Cieszę się, że zmienił się nieco ton twojej wypowiedzi. Jeszcze raz zwracam twoją uwagę, że osoby zainteresowane współpracą proszę o kontakt na priva.
Mam nadzieję, że jest jasne, że nie zostało popełnione żadne wykroczenie i że nie jest to namawianie do popełnienia wykroczenia, nie mówiąc o przestępstwie.
Ad. „Czy potrafisz każdego chrząszcza oznaczyć przed jego pozyskaniem?”

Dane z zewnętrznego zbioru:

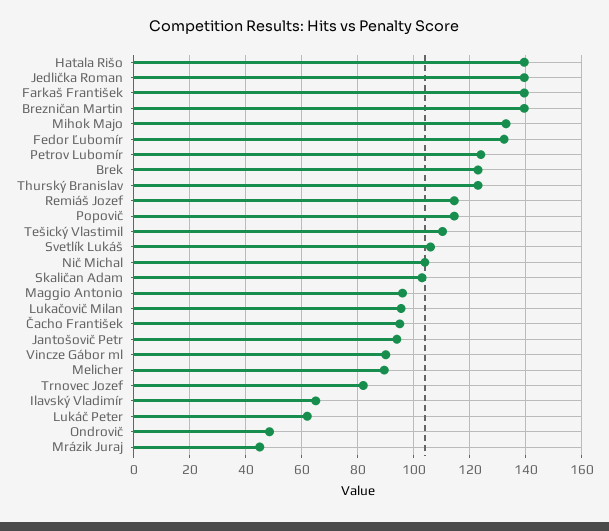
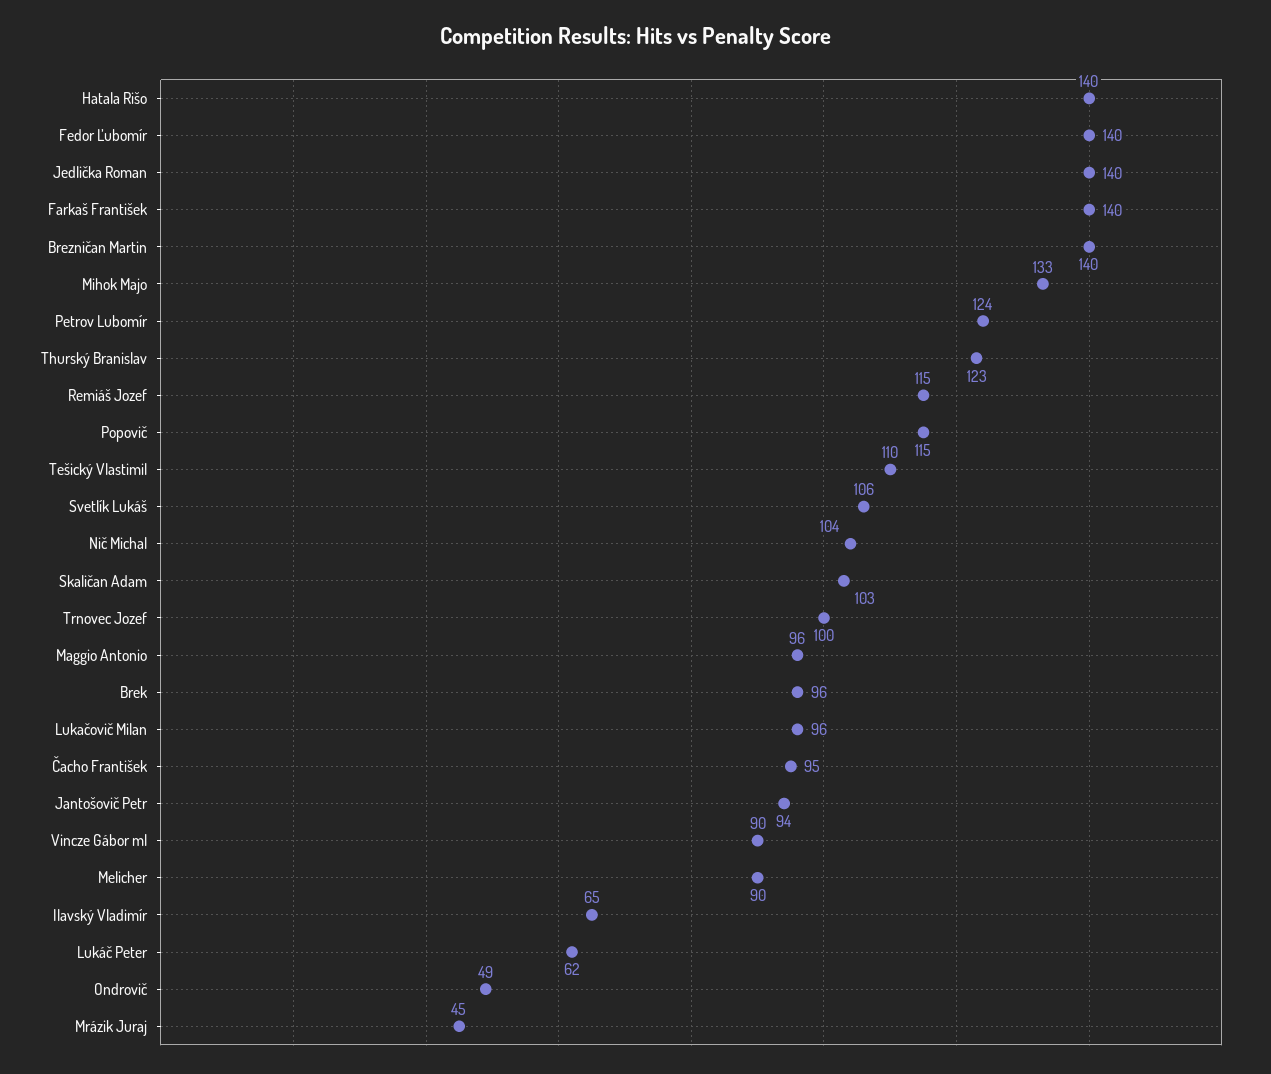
  {
    "Hatala Rišo": 140,
    "Jedlička Roman": 140,
    "Farkaš František": 140,
    "Brezničan Martin": 140,
    "Mihok Majo": 133,
-   "Fedor Ľubomír": 132.5,
+   "Fedor Ľubomír": 140,
    "Petrov Lubomír": 124,
-   "Brek": 122.5,
+   "Brek": 96,
    "Thurský Branislav": 123,
    "Remiáš Jozef": 115,
    "Popovič": 115,
    "Tešický Vlastimil": 110,
    "Svetlík Lukáš": 106,
    "Nič Michal": 104,
    "Skaličan Adam": 103,
    "Maggio Antonio": 96,
    "Lukačovič Milan": 96,
    "Čacho František": 95,
    "Jantošovič Petr": 94,
    "Vincze Gábor ml": 90,
    "Melicher": 90,
-   "Trnovec Jozef": 82.5,
+   "Trnovec Jozef": 100,
    "Ilavský Vladimír": 65,
    "Lukáč Peter": 62,
    "Ondrovič": 49,
    "Mrázik Juraj": 45
  }

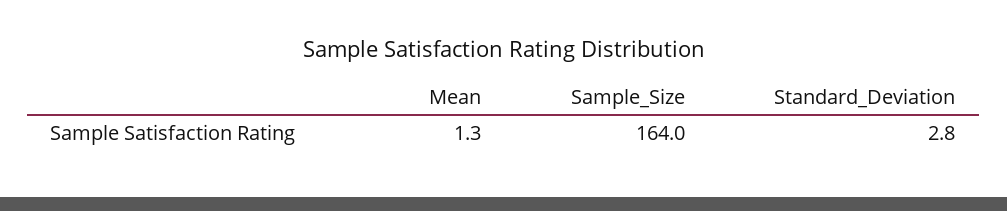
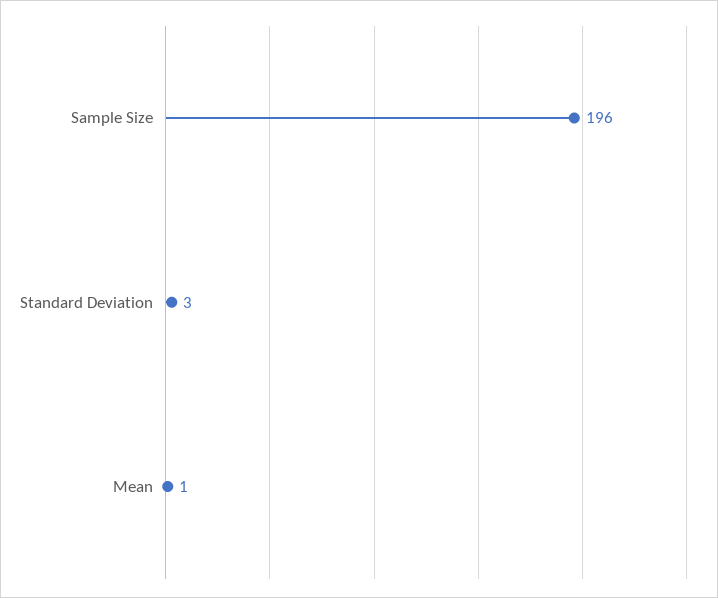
  {
    "Mean": 1.3,
-   "Sample_Size": 164,
+   "Sample_Size": 196,
    "Standard_Deviation": 2.8
  }

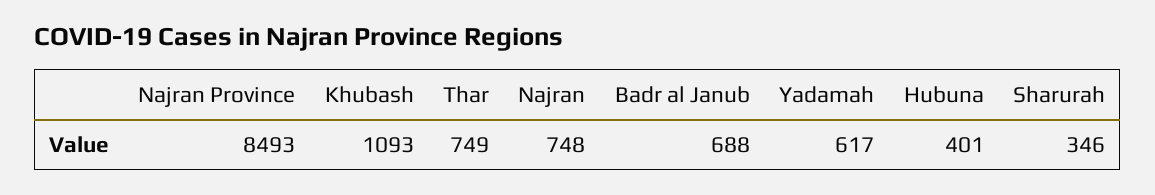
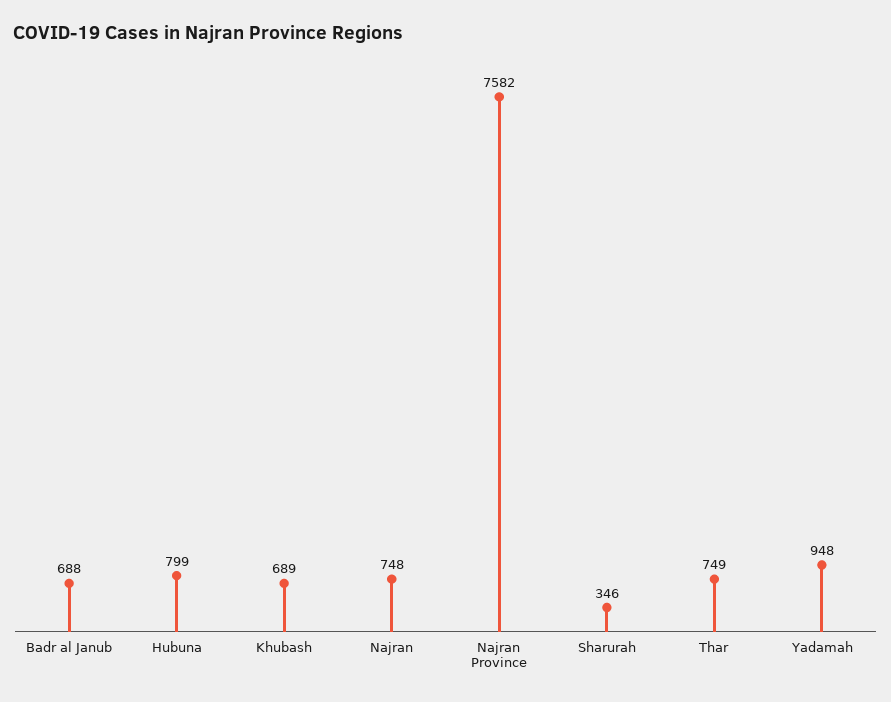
  {
-   "Najran Province": 8493,
+   "Najran Province": 7582,
-   "Khubash": 1093,
+   "Khubash": 689,
    "Thar": 749,
    "Najran": 748,
    "Badr al Janub": 688,
-   "Yadamah": 617,
+   "Yadamah": 948,
-   "Hubuna": 401,
+   "Hubuna": 799,
    "Sharurah": 346
  }

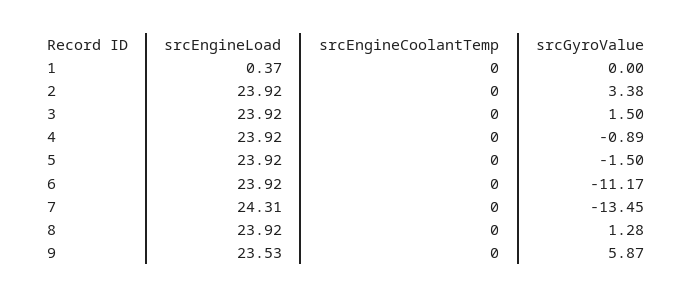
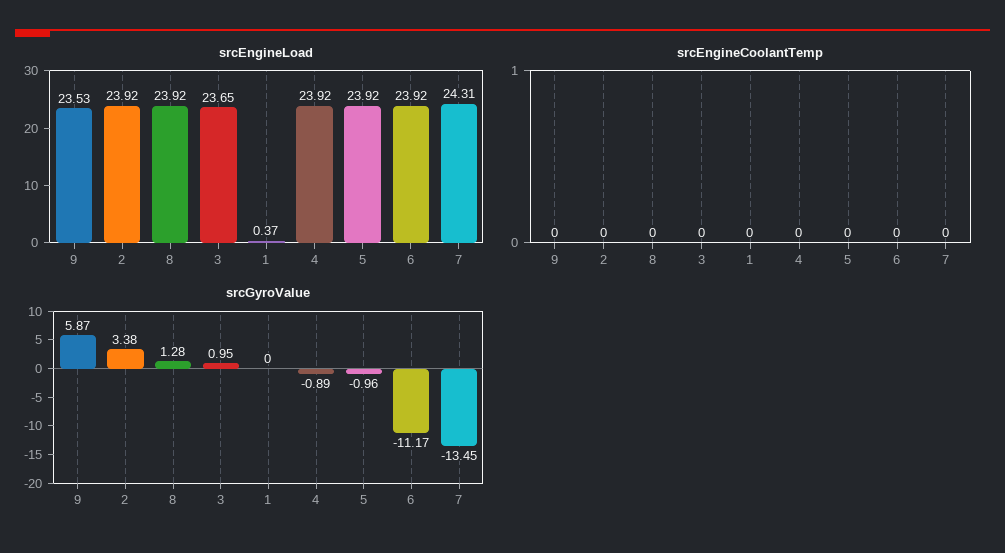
  {
    "srcEngineLoad": {
      "1": 0.37,
      "2": 23.92,
-     "3": 23.92,
+     "3": 23.65,
      "4": 23.92,
      "5": 23.92,
      "6": 23.92,
      "7": 24.31,
      "8": 23.92,
      "9": 23.53
    },
    "srcEngineCoolantTemp": {
      "1": 0,
      "2": 0,
      "3": 0,
      "4": 0,
      "5": 0,
      "6": 0,
      "7": 0,
      "8": 0,
      "9": 0
    },
    "srcGyroValue": {
      "1": 0,
      "2": 3.38,
-     "3": 1.5,
+     "3": 0.95,
      "4": -0.89,
-     "5": -1.5,
+     "5": -0.96,
      "6": -11.17,
      "7": -13.45,
      "8": 1.28,
      "9": 5.87
    }
  }

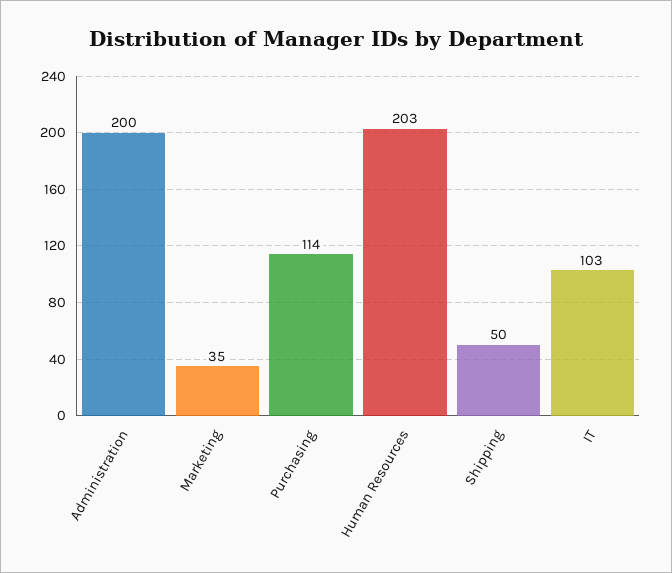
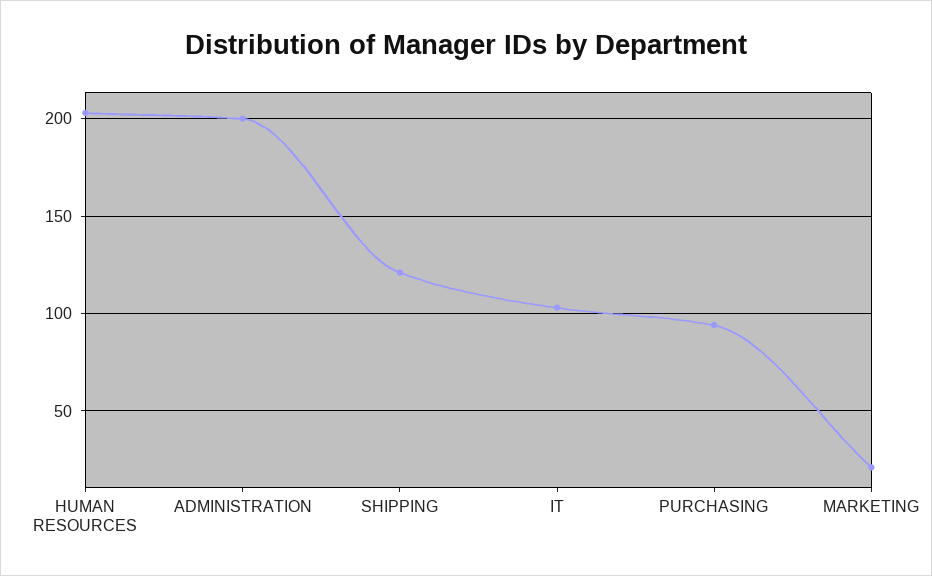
  {
    "Administration": 200,
-   "Marketing": 35,
+   "Marketing": 20,
-   "Purchasing": 114,
+   "Purchasing": 95,
    "Human Resources": 203,
-   "Shipping": 50,
+   "Shipping": 120,
    "IT": 103
  }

Większość chrząszczy będących pod ochroną jest stosunkowo łatwo rozpoznawalna, przynajmniej dla mnie. Tak postawione pytanie jest tak naprawdę pozbawione sensu. Nikt ciebie nie pyta czy jesteś pewien, że chodząc na spacer po lesie czy parku, nie rozdeptałeś jakiegoś chronionego gatunku. Ten sposób prowadzenia dyskusji jest bezcelowy i nie prowadzi do sensownych konkluzji.
Jeszcze raz powtarzam, że spotkanie chrząszczy chronionych w jaskiniach (poza Carabus
) jest bardzo mało prawdopodobne. A kontakt na priva umożliwi dalsze wyjaśnienia i ustalenia z zainteresowanymi.
Ad.2 Pozwól, że ja będę dbał o to na co mam zezwolenie, a na co nie. Prosząc o czyjąś współpracę, nie wysyłam nikogo do takich, czy innych obiektów. Jeżeli martwi cię, czy twoi koledzy speleolodzy mają stosowne zezwolenia na wchodzenie do jaskiń zwróć się do nich w osobnym wątku. Ja nie jestem śledczym i nie zamierzam ich ani pouczać, ani wypytywać w takiej publicznej dyskusji.
Ad. „na wejście do jaskiń rezerwatu Sokole Góry należy posiadać zezwolenie”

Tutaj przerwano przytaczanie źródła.